Imported Monkeypox case Reported in Maryland
Scientists at the Centers for Disease Control and Prevention (CDC) are collaborating with the Maryland Department of Health and other health partners to investigate a case of monkeypox in a traveler who returned to the United States from Nigeria. Late yesterday, CDC laboratory scientists confirmed the patient had monkeypox and that the infection matches the strain that has been re-emerging in Nigeria since 2017. The person is currently in isolation in Maryland.
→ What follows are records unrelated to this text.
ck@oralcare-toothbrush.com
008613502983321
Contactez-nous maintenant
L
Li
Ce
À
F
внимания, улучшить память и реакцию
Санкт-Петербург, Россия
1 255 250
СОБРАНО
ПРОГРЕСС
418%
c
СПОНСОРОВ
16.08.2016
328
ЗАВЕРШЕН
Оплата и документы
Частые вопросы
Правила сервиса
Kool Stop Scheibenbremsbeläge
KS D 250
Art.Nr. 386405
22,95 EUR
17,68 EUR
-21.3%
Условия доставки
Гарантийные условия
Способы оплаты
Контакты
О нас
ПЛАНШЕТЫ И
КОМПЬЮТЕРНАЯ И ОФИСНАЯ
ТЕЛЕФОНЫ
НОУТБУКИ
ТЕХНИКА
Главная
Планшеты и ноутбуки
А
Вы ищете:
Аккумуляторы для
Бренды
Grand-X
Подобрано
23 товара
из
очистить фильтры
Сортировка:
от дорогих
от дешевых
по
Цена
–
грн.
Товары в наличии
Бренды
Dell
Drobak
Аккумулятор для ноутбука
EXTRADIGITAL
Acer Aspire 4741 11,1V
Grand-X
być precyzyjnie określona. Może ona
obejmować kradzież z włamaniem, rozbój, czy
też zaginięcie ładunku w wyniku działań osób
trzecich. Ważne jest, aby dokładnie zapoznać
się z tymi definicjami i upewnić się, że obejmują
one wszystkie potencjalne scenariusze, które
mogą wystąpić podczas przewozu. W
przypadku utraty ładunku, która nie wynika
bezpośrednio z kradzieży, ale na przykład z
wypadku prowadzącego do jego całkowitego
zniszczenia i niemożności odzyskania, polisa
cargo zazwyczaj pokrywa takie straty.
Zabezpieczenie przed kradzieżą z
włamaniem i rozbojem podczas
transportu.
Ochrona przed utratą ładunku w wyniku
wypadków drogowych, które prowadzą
CDC is working with international health counterparts, the airline, and state and local health officials in the Washington, DC area to contact airline passengers and others who may have been in contact with the patient.
Travelers on the flight to the United States were required to wear masks on the plane as well as in the U.S. airports due to the ongoing COVID-19 pandemic. Therefore, it’s believed the risk of spread of Monkeypox virus via respiratory droplets to others on the planes is low. Working with airline and state and local health partners, CDC is assessing potential risks to those who may have had close contact with the traveler on the plane and after their arrival in the United States.
CDC asks healthcare providers in the U.S. to be vigilant to poxvirus-like lesions, particularly among travelers returning from Nigeria. Because of the health risks associated with a single case of monkeypox, clinicians should report suspected cases immediately to state or local public health authorities regardless of whether they are also exploring other potential diagnoses.
Monkeypox is a rare but potentially serious viral illness that typically begins with flu-like illness and swelling of the lymph nodes and progresses to a widespread rash on the face and body. Monkeypox re-emerged in Nigeria in 2017 after more than 40 years with no reported cases. Since 2017, 218 cases have been confirmed in Nigeria and eight cases have been reported in international travelers from Nigeria, including a case in Texas in July 2021 and the current case.